The capabilities to set up and run such systems have largely come from investments outside oceanography, says Delaney, and the power to capture and model marine data is being driven by advances in sensor, imaging and computing technology.

The challenge now is to bring it together in a way that lets researchers work on the pooled data together, to get their collective minds around the complexity of marine systems.

“We can have many different kinds of scientists, all specialists in their own fields, working in volumes offshore – such as the observatories – so that all their results are instantly captured and archived and available,” says Delaney.

“That means they don’t have to become generalists – they can be specialists, but all the data is archived and available for others to sift through it.”

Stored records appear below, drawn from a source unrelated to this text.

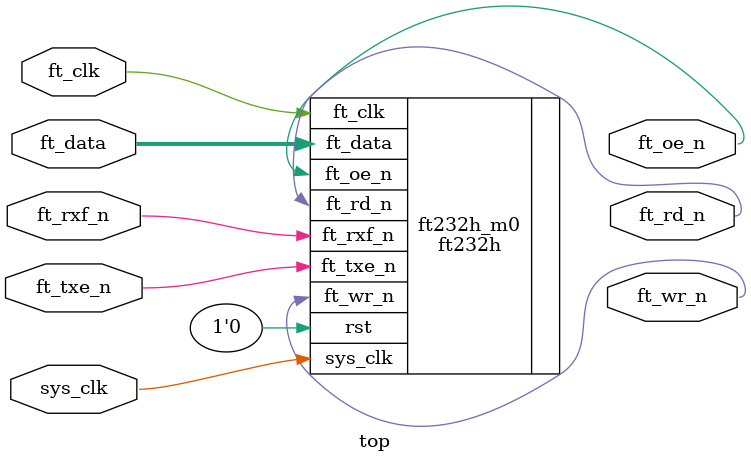
<source format=v>
module top
(
    input         sys_clk,
	input          ft_clk,
	input          ft_rxf_n,  //Data available
	input          ft_txe_n,  //Space available
	output         ft_oe_n,
	output         ft_rd_n,
	output         ft_wr_n,
  //  output[1:0]    led,
	inout[7:0]     ft_data
);

wire[7:0]  ft_datain;
ft232h ft232h_m0
(
   .sys_clk    (sys_clk),
	.ft_clk    (ft_clk  ), 
	.rst       (1'b0    ), 
	.ft_rxf_n  (ft_rxf_n), //Data available
	.ft_txe_n  (ft_txe_n), //Space available
	.ft_oe_n   (ft_oe_n ), 
	.ft_rd_n   (ft_rd_n ), 
	.ft_wr_n   (ft_wr_n ), 
	.ft_data   (ft_data )
//	.buf_data   (ft_datain )
);

endmodule
/*module ft232h_simple(
	rst_n,
	ft_rd_n,
	ft_wr_n,
	ft_oe_n,
	ft_rxf_n,
	ft_txe_n,
	ft_siwu_n,
	ft_data,
	ft_clk);
// sys port
input wire rst_n;

output wire ft_rd_n;
output wire ft_wr_n;
output wire ft_oe_n;
output wire ft_siwu_n;

input wire ft_rxf_n;
input wire ft_txe_n;
input wire ft_clk;

inout wire [7:0] ft_data;

/*assign ft_siwu_n = 1'b1;
assign ft_oe_n = 1'b0;
assign ft_rd_n = 1'b1;

reg [7:0] dataReg;
reg wr_nReg;
reg last_txe_n;

assign ft_data = dataReg;
assign ft_wr_n = wr_nReg;

always @(negedge rst_n or posedge ft_clk)
if (~rst_n)
	last_txe_n <= 1'b1;
else
	last_txe_n <= ft_txe_n;

always @(negedge rst_n or posedge ft_clk)
if (~rst_n)
	dataReg <= 8'b0;
else
	if (~last_txe_n & ~ft_txe_n)
		dataReg <= dataReg + 8'b1;

always @(negedge rst_n or posedge ft_clk)
if (~rst_n)
	wr_nReg <= 1'b1;
else
	if (~ft_txe_n)
		wr_nReg <= 1'b0;
	else
		wr_nReg <= 1'b1;
	
	assign ft_siwu_n = 1'b1;
    assign ft_oe_n = 1'b1;
    assign ft_wr_n = 1'b1;
    
    reg [7:0] dataReg;
    reg rd_nReg;
    reg last_rxf_n;
    
  //  assign dataReg=ft_data;
    assign ft_rd_n =rd_nReg;
    
    always @(negedge rst_n or posedge ft_clk)
    if (~rst_n)
        last_rxf_n <= 1'b1;
    else
        last_rxf_n <= ft_rxf_n;
    
    always @(negedge rst_n or posedge ft_clk)
    if (~rst_n)
        dataReg <= 8'b0;
    else
        if (~last_rxf_n & ~ft_rxf_n)
            dataReg <= ft_data;
    
    always @(negedge rst_n or posedge ft_clk)
    if (~rst_n)
        rd_nReg <= 1'b1;
    else
        if (~ft_rxf_n)
            rd_nReg <= 1'b0;
        else
            rd_nReg <= 1'b1;
endmodule*/
</source>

Images and information from the observatories could also be used in education, and we could one day be watching underwater volcanic eruptions on our phones. And the picture looks set to get bigger still: Delaney wants the network to extend further around the globe.

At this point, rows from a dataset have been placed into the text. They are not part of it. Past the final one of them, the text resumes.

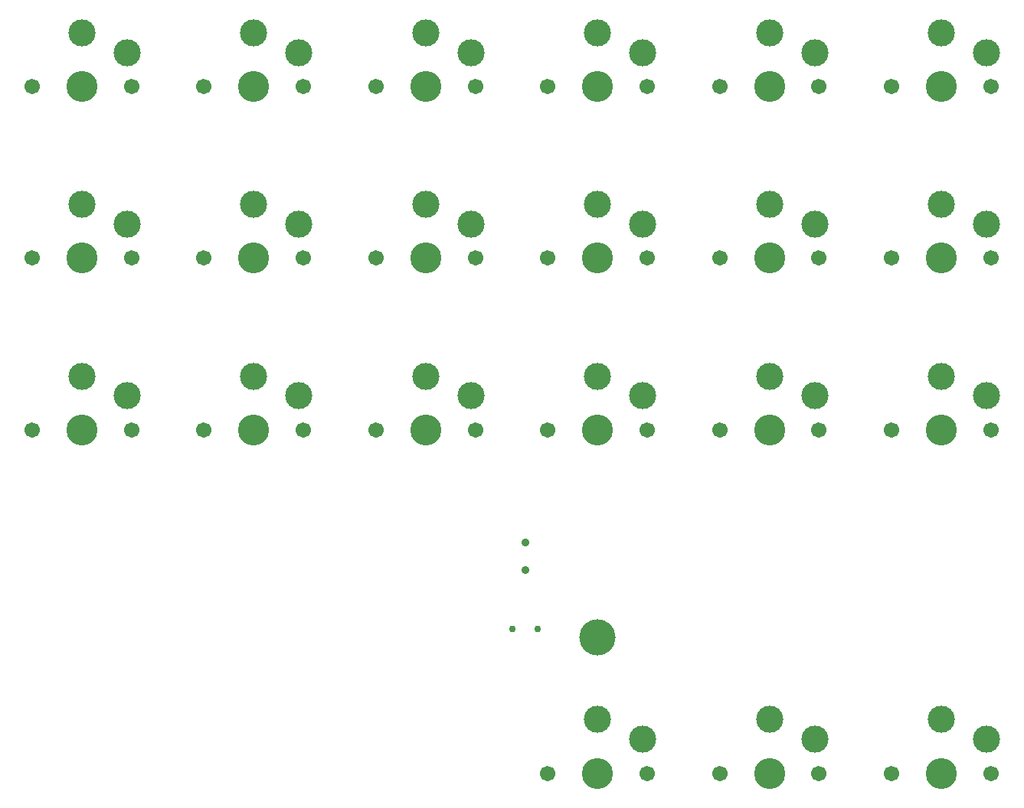
<source format=gbr>
%TF.GenerationSoftware,KiCad,Pcbnew,9.0.4*%
%TF.CreationDate,2025-09-30T09:24:15+02:00*%
%TF.ProjectId,left-finished,6c656674-2d66-4696-9e69-736865642e6b,v1.0.0*%
%TF.SameCoordinates,Original*%
%TF.FileFunction,NonPlated,1,2,NPTH,Drill*%
%TF.FilePolarity,Positive*%
%FSLAX46Y46*%
G04 Gerber Fmt 4.6, Leading zero omitted, Abs format (unit mm)*
G04 Created by KiCad (PCBNEW 9.0.4) date 2025-09-30 09:24:15*
%MOMM*%
%LPD*%
G01*
G04 APERTURE LIST*
%TA.AperFunction,ComponentDrill*%
%ADD10C,0.750000*%
%TD*%
%TA.AperFunction,ComponentDrill*%
%ADD11C,0.900000*%
%TD*%
%TA.AperFunction,ComponentDrill*%
%ADD12C,1.701800*%
%TD*%
%TA.AperFunction,ComponentDrill*%
%ADD13C,3.000000*%
%TD*%
%TA.AperFunction,ComponentDrill*%
%ADD14C,3.429000*%
%TD*%
%TA.AperFunction,ComponentDrill*%
%ADD15C,4.000000*%
%TD*%
G04 APERTURE END LIST*
D10*
%TO.C,B1*%
X147625000Y-134000000D03*
X150375000Y-134000000D03*
D11*
%TO.C,T1*%
X149000000Y-124500000D03*
X149000000Y-127500000D03*
D12*
%TO.C,S3*%
X94500000Y-74000000D03*
%TO.C,S2*%
X94500000Y-93000000D03*
%TO.C,S1*%
X94500000Y-112000000D03*
%TO.C,S3*%
X105500000Y-74000000D03*
%TO.C,S2*%
X105500000Y-93000000D03*
%TO.C,S1*%
X105500000Y-112000000D03*
%TO.C,S6*%
X113500000Y-74000000D03*
%TO.C,S5*%
X113500000Y-93000000D03*
%TO.C,S4*%
X113500000Y-112000000D03*
%TO.C,S6*%
X124500000Y-74000000D03*
%TO.C,S5*%
X124500000Y-93000000D03*
%TO.C,S4*%
X124500000Y-112000000D03*
%TO.C,S9*%
X132500000Y-74000000D03*
%TO.C,S8*%
X132500000Y-93000000D03*
%TO.C,S7*%
X132500000Y-112000000D03*
%TO.C,S9*%
X143500000Y-74000000D03*
%TO.C,S8*%
X143500000Y-93000000D03*
%TO.C,S7*%
X143500000Y-112000000D03*
%TO.C,S13*%
X151500000Y-74000000D03*
%TO.C,S12*%
X151500000Y-93000000D03*
%TO.C,S11*%
X151500000Y-112000000D03*
%TO.C,S10*%
X151500000Y-150000000D03*
%TO.C,S13*%
X162500000Y-74000000D03*
%TO.C,S12*%
X162500000Y-93000000D03*
%TO.C,S11*%
X162500000Y-112000000D03*
%TO.C,S10*%
X162500000Y-150000000D03*
%TO.C,S17*%
X170500000Y-74000000D03*
%TO.C,S16*%
X170500000Y-93000000D03*
%TO.C,S15*%
X170500000Y-112000000D03*
%TO.C,S14*%
X170500000Y-150000000D03*
%TO.C,S17*%
X181500000Y-74000000D03*
%TO.C,S16*%
X181500000Y-93000000D03*
%TO.C,S15*%
X181500000Y-112000000D03*
%TO.C,S14*%
X181500000Y-150000000D03*
%TO.C,S21*%
X189500000Y-74000000D03*
%TO.C,S20*%
X189500000Y-93000000D03*
%TO.C,S19*%
X189500000Y-112000000D03*
%TO.C,S18*%
X189500000Y-150000000D03*
%TO.C,S21*%
X200500000Y-74000000D03*
%TO.C,S20*%
X200500000Y-93000000D03*
%TO.C,S19*%
X200500000Y-112000000D03*
%TO.C,S18*%
X200500000Y-150000000D03*
D13*
%TO.C,S3*%
X100000000Y-68050000D03*
%TO.C,S2*%
X100000000Y-87050000D03*
%TO.C,S1*%
X100000000Y-106050000D03*
%TO.C,S3*%
X105000000Y-70250000D03*
%TO.C,S2*%
X105000000Y-89250000D03*
%TO.C,S1*%
X105000000Y-108250000D03*
%TO.C,S6*%
X119000000Y-68050000D03*
%TO.C,S5*%
X119000000Y-87050000D03*
%TO.C,S4*%
X119000000Y-106050000D03*
%TO.C,S6*%
X124000000Y-70250000D03*
%TO.C,S5*%
X124000000Y-89250000D03*
%TO.C,S4*%
X124000000Y-108250000D03*
%TO.C,S9*%
X138000000Y-68050000D03*
%TO.C,S8*%
X138000000Y-87050000D03*
%TO.C,S7*%
X138000000Y-106050000D03*
%TO.C,S9*%
X143000000Y-70250000D03*
%TO.C,S8*%
X143000000Y-89250000D03*
%TO.C,S7*%
X143000000Y-108250000D03*
%TO.C,S13*%
X157000000Y-68050000D03*
%TO.C,S12*%
X157000000Y-87050000D03*
%TO.C,S11*%
X157000000Y-106050000D03*
%TO.C,S10*%
X157000000Y-144050000D03*
%TO.C,S13*%
X162000000Y-70250000D03*
%TO.C,S12*%
X162000000Y-89250000D03*
%TO.C,S11*%
X162000000Y-108250000D03*
%TO.C,S10*%
X162000000Y-146250000D03*
%TO.C,S17*%
X176000000Y-68050000D03*
%TO.C,S16*%
X176000000Y-87050000D03*
%TO.C,S15*%
X176000000Y-106050000D03*
%TO.C,S14*%
X176000000Y-144050000D03*
%TO.C,S17*%
X181000000Y-70250000D03*
%TO.C,S16*%
X181000000Y-89250000D03*
%TO.C,S15*%
X181000000Y-108250000D03*
%TO.C,S14*%
X181000000Y-146250000D03*
%TO.C,S21*%
X195000000Y-68050000D03*
%TO.C,S20*%
X195000000Y-87050000D03*
%TO.C,S19*%
X195000000Y-106050000D03*
%TO.C,S18*%
X195000000Y-144050000D03*
%TO.C,S21*%
X200000000Y-70250000D03*
%TO.C,S20*%
X200000000Y-89250000D03*
%TO.C,S19*%
X200000000Y-108250000D03*
%TO.C,S18*%
X200000000Y-146250000D03*
D14*
%TO.C,S3*%
X100000000Y-74000000D03*
%TO.C,S2*%
X100000000Y-93000000D03*
%TO.C,S1*%
X100000000Y-112000000D03*
%TO.C,S6*%
X119000000Y-74000000D03*
%TO.C,S5*%
X119000000Y-93000000D03*
%TO.C,S4*%
X119000000Y-112000000D03*
%TO.C,S9*%
X138000000Y-74000000D03*
%TO.C,S8*%
X138000000Y-93000000D03*
%TO.C,S7*%
X138000000Y-112000000D03*
%TO.C,S13*%
X157000000Y-74000000D03*
%TO.C,S12*%
X157000000Y-93000000D03*
%TO.C,S11*%
X157000000Y-112000000D03*
%TO.C,S10*%
X157000000Y-150000000D03*
%TO.C,S17*%
X176000000Y-74000000D03*
%TO.C,S16*%
X176000000Y-93000000D03*
%TO.C,S15*%
X176000000Y-112000000D03*
%TO.C,S14*%
X176000000Y-150000000D03*
%TO.C,S21*%
X195000000Y-74000000D03*
%TO.C,S20*%
X195000000Y-93000000D03*
%TO.C,S19*%
X195000000Y-112000000D03*
%TO.C,S18*%
X195000000Y-150000000D03*
D15*
%TO.C,*%
X157000000Y-135000000D03*
M02*

</source>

“The planetary ocean is a global system that requires international co-operation,” he says. “I have been to 14 different countries recently. Every one of them wants to build something like this in their territory and maybe expanded further offshore – some of the wealthier nations could even take on an entire ocean basin.” He is confident of engaging researchers with the project, which he hopes will run for decades.

“It’s hard for me to believe we will have this capability and I’m confident we’ll have people beating a path to the door to use the next-generation capability,” he says.

But looking again to the bigger picture of the oceans – and problems such as acidification and climate change – he has concerns about whether the world is on board. “I am mainly worried about the global society that doesn’t quite get how important the oceans are,” says Delaney. “Are we going to understand the ocean soon enough, so we can avoid the pitfalls of a tipping point phenomenon that we don’t know about and can’t anticipate – or that we can anticipate but can’t avoid because we have so much momentum?”

As the world’s population grows, we are going to have to start figuring out how to better understand, protect and harness the stuff that covers more than two-thirds of the planet, Delaney says. “The ocean is a powerful system and we have to learn how to use it,” he adds, stressing the need for many minds to grasp the issues. “I think there is huge potential here, but we need everything from poets to physicists to solve the kinds of problems we face.”